At the time of the split, the unions said the AFL-CIO was not putting enough of its resources into organizing.
While Change to Win has helped its unions become more sophisticated and aggressive in organizing drives, critics say it never became a viable challenger to the 55-year-old AFL-CIO as a new model for organized labor.
"It's an organization that never really got off the ground," said Nelson Lichtenstein, a labor historian at UC Santa Barbara. "Everything Change to Win did could have been done inside the AFL-CIO."
John Smith, secretary-treasurer and business manager of Riverside-based Local 1184 of the Laborers, said the union's national office had been critical of the AFL-CIO's leadership and its direction when it split in 2006, but the organization is focusing better on the issues now.
Kent Wong, director of UCLA Center for Labor Research and Education, said Change to Win was the brainchild of Andy Stern, who had been the influential president of SEIU. But Stern retired early this year, Wong said.
"Essentially Change to Win has never developed an intensive alternative infrastructure to increase union organizing," Wong said.

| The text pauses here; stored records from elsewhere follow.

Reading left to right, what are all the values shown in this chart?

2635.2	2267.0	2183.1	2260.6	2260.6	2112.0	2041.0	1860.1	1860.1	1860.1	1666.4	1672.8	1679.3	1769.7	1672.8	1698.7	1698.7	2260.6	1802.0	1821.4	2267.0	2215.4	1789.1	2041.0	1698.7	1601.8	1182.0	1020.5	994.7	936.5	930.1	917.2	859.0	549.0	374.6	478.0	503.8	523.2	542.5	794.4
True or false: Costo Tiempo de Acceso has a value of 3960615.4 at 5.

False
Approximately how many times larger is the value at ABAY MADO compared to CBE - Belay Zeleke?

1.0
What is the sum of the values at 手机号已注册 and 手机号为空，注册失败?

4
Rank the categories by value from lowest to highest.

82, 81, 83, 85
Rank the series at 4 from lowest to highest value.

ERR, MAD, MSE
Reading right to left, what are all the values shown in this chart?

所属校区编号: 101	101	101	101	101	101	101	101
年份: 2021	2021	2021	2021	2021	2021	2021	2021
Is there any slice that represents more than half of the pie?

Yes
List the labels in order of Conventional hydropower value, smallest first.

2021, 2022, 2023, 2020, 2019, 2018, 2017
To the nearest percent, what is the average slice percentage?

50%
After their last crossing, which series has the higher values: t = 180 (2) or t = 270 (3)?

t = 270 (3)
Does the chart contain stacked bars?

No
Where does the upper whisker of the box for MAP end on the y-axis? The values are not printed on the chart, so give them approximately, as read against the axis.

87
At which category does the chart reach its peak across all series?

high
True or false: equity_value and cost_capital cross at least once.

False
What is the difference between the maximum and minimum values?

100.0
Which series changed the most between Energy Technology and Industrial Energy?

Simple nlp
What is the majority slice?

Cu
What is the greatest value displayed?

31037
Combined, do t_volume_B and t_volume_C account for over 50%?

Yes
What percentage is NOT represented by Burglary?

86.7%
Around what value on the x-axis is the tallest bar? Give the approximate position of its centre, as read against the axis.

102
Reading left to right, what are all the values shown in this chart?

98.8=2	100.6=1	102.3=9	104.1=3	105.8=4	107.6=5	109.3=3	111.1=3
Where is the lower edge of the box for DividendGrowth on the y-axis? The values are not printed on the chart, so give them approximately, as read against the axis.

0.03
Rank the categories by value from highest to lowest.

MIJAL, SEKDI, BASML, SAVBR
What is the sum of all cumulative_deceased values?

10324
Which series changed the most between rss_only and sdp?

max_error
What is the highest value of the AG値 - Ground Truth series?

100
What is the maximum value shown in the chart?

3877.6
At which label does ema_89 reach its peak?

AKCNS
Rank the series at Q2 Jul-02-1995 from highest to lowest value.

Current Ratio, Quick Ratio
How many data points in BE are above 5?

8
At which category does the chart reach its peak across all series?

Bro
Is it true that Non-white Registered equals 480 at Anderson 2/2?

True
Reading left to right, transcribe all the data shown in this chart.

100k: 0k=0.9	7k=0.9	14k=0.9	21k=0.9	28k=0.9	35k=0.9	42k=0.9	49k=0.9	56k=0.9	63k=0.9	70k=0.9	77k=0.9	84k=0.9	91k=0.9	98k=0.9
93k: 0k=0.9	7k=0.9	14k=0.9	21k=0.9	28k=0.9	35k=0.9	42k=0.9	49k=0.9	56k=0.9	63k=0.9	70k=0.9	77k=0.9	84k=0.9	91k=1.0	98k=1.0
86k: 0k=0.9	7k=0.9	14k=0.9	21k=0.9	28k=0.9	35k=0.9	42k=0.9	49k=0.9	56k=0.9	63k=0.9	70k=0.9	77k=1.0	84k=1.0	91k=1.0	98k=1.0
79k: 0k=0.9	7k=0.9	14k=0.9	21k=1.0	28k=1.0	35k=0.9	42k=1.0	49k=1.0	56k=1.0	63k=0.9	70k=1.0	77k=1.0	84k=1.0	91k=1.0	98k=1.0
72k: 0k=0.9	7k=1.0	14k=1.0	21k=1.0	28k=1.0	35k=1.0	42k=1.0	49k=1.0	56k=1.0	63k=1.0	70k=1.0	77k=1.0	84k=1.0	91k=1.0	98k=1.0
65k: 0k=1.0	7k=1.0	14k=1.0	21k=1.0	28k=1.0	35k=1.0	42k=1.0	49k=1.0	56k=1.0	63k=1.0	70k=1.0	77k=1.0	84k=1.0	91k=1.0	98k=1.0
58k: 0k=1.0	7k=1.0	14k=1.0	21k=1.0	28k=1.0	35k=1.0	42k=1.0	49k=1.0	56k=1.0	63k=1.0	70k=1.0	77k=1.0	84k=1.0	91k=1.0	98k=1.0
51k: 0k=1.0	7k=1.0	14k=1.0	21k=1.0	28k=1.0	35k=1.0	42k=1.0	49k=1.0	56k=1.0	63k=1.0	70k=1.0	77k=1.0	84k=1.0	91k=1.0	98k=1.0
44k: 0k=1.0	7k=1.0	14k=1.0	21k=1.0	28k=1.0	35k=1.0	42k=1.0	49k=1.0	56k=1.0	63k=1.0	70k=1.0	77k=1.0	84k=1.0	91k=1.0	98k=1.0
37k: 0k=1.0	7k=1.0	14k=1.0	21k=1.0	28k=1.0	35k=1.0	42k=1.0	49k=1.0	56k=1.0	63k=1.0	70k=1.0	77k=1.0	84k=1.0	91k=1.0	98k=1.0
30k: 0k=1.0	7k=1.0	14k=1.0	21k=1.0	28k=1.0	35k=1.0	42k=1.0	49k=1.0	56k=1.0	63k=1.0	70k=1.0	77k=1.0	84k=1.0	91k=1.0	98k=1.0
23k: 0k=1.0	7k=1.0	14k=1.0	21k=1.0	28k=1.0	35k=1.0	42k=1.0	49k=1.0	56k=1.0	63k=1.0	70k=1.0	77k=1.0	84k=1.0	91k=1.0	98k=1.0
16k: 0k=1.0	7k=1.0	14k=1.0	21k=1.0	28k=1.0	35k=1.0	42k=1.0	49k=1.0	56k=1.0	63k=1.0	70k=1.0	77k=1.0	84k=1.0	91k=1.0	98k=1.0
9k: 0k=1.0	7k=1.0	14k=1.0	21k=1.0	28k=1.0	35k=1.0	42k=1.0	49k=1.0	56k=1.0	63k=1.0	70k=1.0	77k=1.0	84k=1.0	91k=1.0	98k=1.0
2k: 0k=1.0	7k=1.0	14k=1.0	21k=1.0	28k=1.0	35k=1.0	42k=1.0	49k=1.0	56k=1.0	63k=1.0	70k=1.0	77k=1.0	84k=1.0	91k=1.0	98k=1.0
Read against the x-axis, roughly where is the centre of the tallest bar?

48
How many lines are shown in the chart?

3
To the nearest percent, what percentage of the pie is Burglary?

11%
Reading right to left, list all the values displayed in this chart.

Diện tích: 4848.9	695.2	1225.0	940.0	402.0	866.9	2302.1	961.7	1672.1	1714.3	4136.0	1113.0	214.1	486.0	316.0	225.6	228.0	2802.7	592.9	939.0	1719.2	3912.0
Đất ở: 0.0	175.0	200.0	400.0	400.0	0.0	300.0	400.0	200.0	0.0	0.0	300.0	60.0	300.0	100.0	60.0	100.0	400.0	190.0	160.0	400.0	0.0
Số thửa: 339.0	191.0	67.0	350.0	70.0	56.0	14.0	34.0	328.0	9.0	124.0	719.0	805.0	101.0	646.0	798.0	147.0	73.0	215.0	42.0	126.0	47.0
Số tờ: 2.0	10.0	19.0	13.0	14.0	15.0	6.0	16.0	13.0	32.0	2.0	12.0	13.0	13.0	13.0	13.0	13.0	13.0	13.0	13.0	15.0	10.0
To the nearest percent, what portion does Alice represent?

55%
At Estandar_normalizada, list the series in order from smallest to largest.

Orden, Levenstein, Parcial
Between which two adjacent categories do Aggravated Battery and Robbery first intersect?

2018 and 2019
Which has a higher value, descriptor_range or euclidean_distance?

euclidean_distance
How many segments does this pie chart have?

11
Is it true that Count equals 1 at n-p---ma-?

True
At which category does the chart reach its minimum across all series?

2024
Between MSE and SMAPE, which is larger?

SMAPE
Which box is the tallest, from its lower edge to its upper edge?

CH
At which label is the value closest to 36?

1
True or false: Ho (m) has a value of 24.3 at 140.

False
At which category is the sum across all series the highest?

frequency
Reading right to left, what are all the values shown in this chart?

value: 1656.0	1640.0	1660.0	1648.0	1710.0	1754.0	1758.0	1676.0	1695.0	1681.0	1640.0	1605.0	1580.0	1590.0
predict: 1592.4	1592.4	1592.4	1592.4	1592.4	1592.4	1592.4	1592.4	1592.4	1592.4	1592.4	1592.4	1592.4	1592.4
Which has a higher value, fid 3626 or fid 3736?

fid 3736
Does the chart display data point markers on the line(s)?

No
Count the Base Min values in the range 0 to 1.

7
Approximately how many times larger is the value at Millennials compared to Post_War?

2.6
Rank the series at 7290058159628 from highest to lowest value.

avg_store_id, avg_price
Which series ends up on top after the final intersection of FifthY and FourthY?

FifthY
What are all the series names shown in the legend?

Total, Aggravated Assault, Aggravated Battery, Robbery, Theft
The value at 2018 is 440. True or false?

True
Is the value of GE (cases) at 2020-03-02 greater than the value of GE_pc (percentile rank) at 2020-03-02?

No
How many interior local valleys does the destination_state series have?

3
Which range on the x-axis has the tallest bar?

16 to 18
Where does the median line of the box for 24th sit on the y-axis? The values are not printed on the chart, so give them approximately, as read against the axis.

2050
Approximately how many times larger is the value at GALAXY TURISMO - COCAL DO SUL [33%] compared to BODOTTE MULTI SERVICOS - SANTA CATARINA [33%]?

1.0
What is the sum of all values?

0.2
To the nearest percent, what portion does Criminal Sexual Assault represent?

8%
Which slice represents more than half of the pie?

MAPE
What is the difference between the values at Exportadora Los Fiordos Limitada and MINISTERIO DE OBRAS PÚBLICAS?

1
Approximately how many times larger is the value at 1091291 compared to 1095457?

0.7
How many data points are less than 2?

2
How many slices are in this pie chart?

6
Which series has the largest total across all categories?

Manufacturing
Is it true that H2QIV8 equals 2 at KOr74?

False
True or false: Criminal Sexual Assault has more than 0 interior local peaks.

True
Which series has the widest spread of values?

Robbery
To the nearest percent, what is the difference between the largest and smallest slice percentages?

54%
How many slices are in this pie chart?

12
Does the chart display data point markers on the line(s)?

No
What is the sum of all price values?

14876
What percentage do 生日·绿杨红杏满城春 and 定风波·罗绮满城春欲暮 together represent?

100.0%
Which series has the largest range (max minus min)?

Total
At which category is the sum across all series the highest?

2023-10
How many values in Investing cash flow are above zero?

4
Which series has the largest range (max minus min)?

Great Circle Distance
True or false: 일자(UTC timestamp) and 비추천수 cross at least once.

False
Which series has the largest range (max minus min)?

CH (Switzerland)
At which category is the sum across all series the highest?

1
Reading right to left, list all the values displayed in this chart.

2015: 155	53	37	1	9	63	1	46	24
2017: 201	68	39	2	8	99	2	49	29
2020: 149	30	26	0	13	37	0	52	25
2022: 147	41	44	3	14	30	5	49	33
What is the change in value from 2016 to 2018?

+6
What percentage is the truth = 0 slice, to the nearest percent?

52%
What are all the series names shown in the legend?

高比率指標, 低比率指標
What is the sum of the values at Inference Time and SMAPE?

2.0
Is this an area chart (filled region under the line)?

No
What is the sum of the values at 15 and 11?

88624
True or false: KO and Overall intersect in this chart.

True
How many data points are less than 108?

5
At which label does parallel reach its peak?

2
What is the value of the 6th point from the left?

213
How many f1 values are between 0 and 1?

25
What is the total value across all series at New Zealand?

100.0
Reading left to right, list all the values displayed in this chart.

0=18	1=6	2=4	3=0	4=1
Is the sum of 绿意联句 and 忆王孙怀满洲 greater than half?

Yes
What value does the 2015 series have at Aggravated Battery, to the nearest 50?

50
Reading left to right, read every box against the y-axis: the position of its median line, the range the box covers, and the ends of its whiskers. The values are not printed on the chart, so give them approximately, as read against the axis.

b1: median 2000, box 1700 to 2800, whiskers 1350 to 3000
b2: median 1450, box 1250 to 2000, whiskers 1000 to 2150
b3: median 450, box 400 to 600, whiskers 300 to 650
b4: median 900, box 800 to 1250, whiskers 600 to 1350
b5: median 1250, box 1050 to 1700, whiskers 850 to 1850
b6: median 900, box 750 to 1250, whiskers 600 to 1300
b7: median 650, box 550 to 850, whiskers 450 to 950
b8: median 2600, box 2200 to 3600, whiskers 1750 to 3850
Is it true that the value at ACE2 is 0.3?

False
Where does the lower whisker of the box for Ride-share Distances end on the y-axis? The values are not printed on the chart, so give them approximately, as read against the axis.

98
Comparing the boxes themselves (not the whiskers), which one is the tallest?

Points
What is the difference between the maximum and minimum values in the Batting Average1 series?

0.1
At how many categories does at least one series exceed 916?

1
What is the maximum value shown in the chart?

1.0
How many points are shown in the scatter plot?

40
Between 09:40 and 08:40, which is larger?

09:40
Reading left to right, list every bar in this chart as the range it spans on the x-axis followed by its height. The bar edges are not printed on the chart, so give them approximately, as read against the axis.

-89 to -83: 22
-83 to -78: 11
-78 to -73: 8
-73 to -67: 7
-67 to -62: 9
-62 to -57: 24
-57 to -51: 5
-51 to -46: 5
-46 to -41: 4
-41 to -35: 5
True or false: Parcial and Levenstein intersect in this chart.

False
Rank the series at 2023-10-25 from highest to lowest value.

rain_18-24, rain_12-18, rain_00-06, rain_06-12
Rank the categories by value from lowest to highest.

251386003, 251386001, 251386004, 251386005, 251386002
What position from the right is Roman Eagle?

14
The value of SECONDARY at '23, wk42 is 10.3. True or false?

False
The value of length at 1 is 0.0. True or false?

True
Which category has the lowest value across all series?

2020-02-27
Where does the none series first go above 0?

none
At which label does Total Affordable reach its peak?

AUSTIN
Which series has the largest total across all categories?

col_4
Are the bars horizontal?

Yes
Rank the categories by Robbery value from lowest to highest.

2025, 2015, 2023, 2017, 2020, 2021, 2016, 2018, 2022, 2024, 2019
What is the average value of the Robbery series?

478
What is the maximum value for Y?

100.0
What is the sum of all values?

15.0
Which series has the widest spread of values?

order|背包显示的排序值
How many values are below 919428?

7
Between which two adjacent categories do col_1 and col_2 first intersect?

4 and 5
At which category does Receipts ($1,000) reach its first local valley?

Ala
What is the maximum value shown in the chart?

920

Several leaders of Inland-based unions affiliated with Change to Win also hold key positions on the California Labor Federation, the AFL-CIO's statewide body. Connie Leyva, president of the UFCW local that represents grocery workers in Western San Bernardino County, is the federation's president, and Wong said that's not uncommon.
"Even though there was a split, on the state and local level there really wasn't a split," Wong said. "It's really a disagreement among labor leaders in Washington."
The Associated Press contributed to this report.